Repeat the data word for word, starting at the first line and ending with the line that contains "### Bug Fixes", including both of those lines.

(Dataset entries)

**********

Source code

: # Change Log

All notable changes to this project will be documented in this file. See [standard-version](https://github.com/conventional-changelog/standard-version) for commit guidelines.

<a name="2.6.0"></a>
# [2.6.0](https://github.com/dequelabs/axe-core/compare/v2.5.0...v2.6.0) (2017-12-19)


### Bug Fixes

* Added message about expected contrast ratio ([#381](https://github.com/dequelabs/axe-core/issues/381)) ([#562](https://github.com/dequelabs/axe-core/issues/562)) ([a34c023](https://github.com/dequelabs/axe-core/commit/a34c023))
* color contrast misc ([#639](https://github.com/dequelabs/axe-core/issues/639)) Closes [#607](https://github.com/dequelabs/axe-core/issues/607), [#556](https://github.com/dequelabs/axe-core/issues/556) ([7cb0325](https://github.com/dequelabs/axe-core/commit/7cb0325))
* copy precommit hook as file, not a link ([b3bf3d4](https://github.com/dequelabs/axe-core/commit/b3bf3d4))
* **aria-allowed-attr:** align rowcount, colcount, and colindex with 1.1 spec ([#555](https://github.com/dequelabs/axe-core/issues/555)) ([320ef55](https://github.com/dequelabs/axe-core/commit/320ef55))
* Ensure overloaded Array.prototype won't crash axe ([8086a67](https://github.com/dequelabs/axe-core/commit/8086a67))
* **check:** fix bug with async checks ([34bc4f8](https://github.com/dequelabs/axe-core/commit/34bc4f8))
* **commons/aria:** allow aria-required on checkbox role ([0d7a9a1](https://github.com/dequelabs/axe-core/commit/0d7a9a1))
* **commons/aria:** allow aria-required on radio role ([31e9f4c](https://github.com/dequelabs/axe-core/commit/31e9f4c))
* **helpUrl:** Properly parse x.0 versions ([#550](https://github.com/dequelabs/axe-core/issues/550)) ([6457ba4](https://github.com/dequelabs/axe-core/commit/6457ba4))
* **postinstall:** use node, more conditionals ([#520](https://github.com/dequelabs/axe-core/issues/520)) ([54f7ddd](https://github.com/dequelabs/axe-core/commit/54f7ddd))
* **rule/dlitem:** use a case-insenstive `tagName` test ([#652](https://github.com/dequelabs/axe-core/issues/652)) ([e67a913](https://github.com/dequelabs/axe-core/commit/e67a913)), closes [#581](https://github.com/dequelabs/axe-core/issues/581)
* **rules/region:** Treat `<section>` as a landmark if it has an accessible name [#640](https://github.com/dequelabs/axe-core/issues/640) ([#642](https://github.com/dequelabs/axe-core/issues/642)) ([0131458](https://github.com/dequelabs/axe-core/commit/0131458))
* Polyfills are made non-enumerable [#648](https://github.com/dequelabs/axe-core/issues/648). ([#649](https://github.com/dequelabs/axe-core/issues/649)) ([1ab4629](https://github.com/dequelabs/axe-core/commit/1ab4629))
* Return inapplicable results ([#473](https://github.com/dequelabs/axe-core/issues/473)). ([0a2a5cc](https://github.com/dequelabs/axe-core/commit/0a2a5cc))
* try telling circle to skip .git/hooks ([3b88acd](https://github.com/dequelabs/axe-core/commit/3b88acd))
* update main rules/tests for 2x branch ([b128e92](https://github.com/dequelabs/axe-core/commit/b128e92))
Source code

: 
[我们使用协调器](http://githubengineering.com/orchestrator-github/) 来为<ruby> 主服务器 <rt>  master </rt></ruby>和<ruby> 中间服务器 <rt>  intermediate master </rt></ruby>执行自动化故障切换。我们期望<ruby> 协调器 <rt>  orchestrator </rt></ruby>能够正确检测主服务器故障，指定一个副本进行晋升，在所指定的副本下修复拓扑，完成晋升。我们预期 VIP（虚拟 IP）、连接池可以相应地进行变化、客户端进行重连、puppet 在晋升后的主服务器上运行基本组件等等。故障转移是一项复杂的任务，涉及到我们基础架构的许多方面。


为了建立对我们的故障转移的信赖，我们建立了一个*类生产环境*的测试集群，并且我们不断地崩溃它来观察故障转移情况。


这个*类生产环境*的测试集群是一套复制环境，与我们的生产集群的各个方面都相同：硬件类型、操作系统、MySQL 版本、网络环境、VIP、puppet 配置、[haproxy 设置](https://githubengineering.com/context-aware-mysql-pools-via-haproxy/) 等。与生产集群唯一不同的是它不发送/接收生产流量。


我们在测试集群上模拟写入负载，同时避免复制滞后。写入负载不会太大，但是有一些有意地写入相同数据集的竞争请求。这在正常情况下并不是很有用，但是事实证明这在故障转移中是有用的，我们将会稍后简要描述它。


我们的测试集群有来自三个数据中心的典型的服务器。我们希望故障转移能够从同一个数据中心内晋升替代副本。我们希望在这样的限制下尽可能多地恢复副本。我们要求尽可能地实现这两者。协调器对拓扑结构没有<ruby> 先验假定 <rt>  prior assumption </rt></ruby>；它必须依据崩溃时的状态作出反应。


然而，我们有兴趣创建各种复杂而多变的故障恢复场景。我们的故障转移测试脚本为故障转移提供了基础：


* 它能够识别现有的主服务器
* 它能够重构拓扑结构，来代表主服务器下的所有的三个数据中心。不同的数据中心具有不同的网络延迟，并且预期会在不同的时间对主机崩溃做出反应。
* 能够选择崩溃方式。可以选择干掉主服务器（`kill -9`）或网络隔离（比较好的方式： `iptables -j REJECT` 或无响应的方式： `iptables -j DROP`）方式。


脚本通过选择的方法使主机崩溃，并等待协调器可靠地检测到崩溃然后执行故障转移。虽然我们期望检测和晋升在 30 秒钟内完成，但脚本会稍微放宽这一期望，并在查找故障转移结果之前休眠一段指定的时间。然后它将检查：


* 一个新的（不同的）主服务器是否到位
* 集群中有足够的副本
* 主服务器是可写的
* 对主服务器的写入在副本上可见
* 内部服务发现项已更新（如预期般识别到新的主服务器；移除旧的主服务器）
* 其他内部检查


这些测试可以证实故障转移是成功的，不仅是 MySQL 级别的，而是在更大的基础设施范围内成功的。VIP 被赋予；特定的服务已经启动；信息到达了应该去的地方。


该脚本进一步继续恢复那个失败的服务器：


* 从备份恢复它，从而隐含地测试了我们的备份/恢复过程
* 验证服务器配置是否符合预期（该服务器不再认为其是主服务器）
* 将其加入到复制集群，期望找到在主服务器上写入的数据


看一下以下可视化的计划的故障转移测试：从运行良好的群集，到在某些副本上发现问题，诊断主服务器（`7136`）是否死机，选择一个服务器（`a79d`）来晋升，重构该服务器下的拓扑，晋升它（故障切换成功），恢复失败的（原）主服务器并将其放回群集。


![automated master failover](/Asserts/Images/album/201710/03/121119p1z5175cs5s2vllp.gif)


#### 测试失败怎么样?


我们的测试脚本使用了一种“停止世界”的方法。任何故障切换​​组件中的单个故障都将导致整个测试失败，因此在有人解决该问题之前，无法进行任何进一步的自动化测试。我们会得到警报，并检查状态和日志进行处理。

**********

# [Exercise output]
Source code

: # Change Log

All notable changes to this project will be documented in this file. See [standard-version](https://github.com/conventional-changelog/standard-version) for commit guidelines.

<a name="2.6.0"></a>
# [2.6.0](https://github.com/dequelabs/axe-core/compare/v2.5.0...v2.6.0) (2017-12-19)


### Bug Fixes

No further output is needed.